The ministry’s response was positively received by a number of Islamist figures.
The head of the majority party and the Muslim Brotherhood political arm, the Freedom and Justice Party's Saad El-Katatni expressed his content with the minister’s fast call for investigations.
El-Katatni, however, asserted that he is against any use of violence, denouncing whoever threw Molotov cocktails at the presidential palace.
On his official Facebook page he expressed his disapproval of the violation of human rights and the degradation of any citizen’s dignity.
"We ask all politicians to not give a political veneer or justify the use of violence. We also demand that the interior ministry announce the results of the investigations regarding the attack on the protester," wrote El-Katatni
Similarly, Muslim Brotherhood spokesman Ahmed Aref praised the interior ministry's "apology" for the incident, describing the decision as "wise behaviour."
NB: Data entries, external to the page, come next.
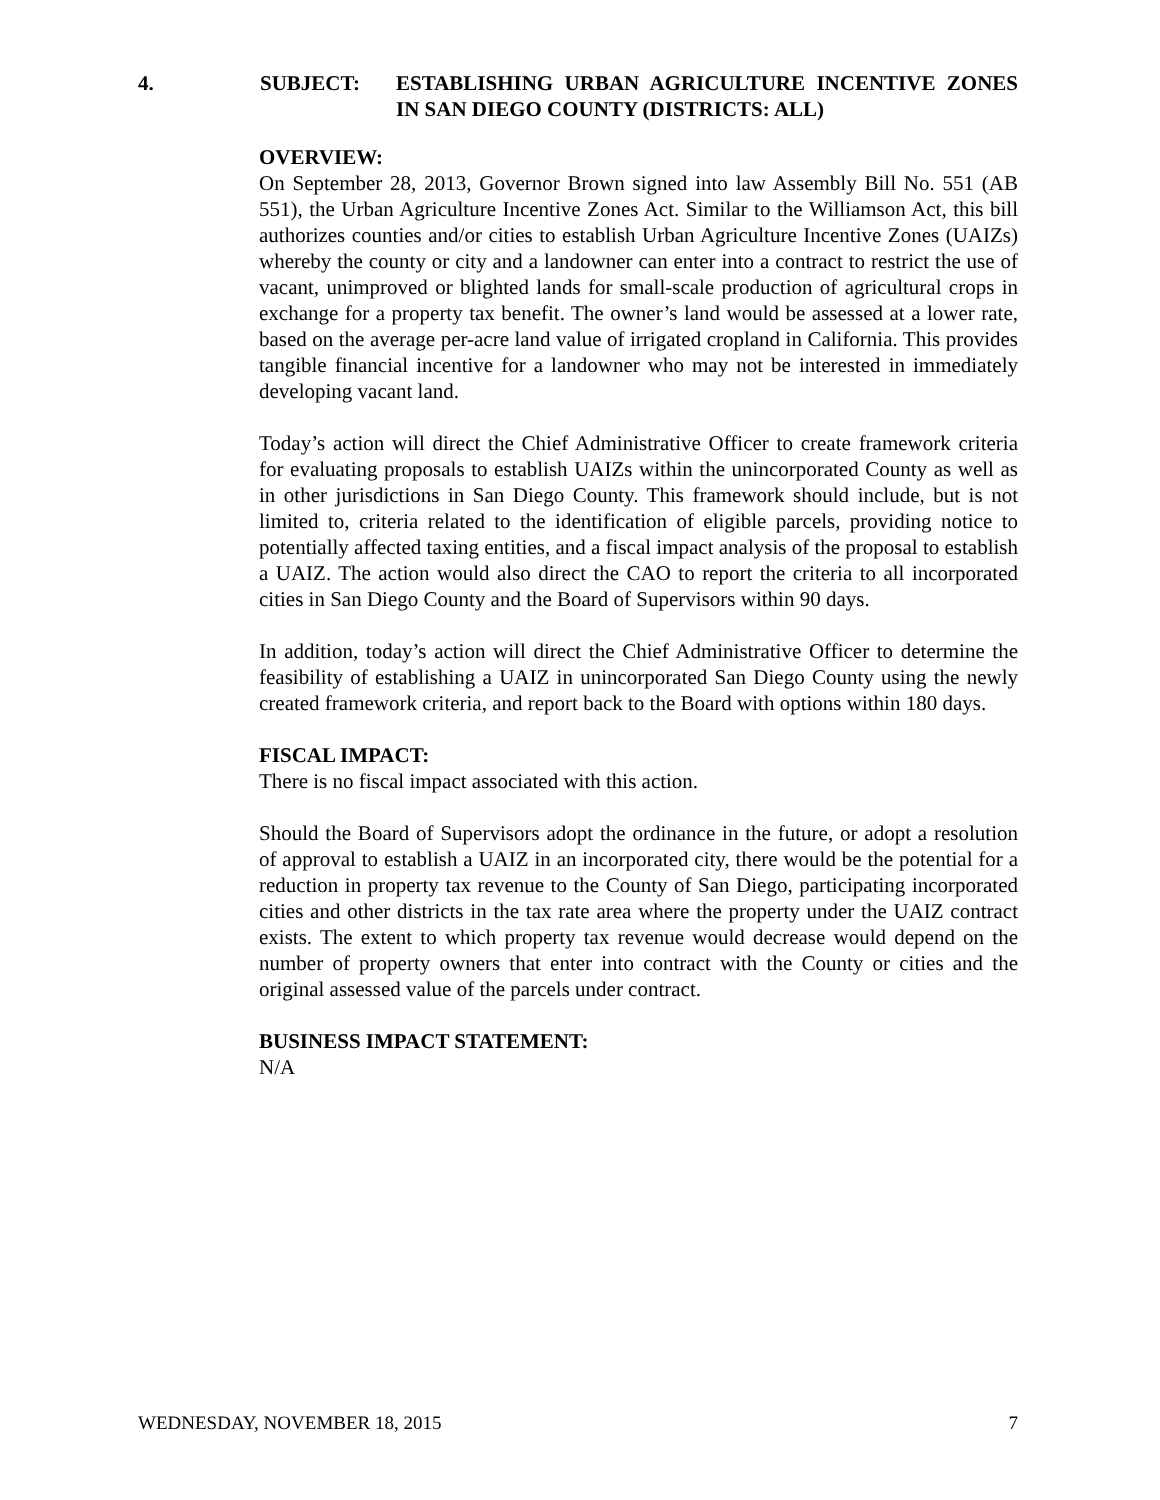4. SUBJECT: ESTABLISHING URBAN AGRICULTURE INCENTIVE ZONES IN SAN DIEGO COUNTY (DISTRICTS: ALL)
OVERVIEW:
On September 28, 2013, Governor Brown signed into law Assembly Bill No. 551 (AB 551), the Urban Agriculture Incentive Zones Act. Similar to the Williamson Act, this bill authorizes counties and/or cities to establish Urban Agriculture Incentive Zones (UAIZs) whereby the county or city and a landowner can enter into a contract to restrict the use of vacant, unimproved or blighted lands for small-scale production of agricultural crops in exchange for a property tax benefit. The owner’s land would be assessed at a lower rate, based on the average per-acre land value of irrigated cropland in California. This provides tangible financial incentive for a landowner who may not be interested in immediately developing vacant land.
Today’s action will direct the Chief Administrative Officer to create framework criteria for evaluating proposals to establish UAIZs within the unincorporated County as well as in other jurisdictions in San Diego County. This framework should include, but is not limited to, criteria related to the identification of eligible parcels, providing notice to potentially affected taxing entities, and a fiscal impact analysis of the proposal to establish a UAIZ. The action would also direct the CAO to report the criteria to all incorporated cities in San Diego County and the Board of Supervisors within 90 days.
In addition, today’s action will direct the Chief Administrative Officer to determine the feasibility of establishing a UAIZ in unincorporated San Diego County using the newly created framework criteria, and report back to the Board with options within 180 days.
FISCAL IMPACT:
There is no fiscal impact associated with this action.
Should the Board of Supervisors adopt the ordinance in the future, or adopt a resolution of approval to establish a UAIZ in an incorporated city, there would be the potential for a reduction in property tax revenue to the County of San Diego, participating incorporated cities and other districts in the tax rate area where the property under the UAIZ contract exists. The extent to which property tax revenue would decrease would depend on the number of property owners that enter into contract with the County or cities and the original assessed value of the parcels under contract.
BUSINESS IMPACT STATEMENT:
N/A
WEDNESDAY, NOVEMBER 18, 2015 7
Khaled El-Sharif media consultant of the Building and Reform party, the political wing of Al-Gama’a Al-Islamiya, also condemned the police attack, specifying that "This is a vicious violation of human rights."
El-Sherif, however, added that the attack on the palace was in itself "a larger crime" which needs to be punished.
"The ones behind this crime are trying to topple the regime, and drag the country to chaos," added the media consultant.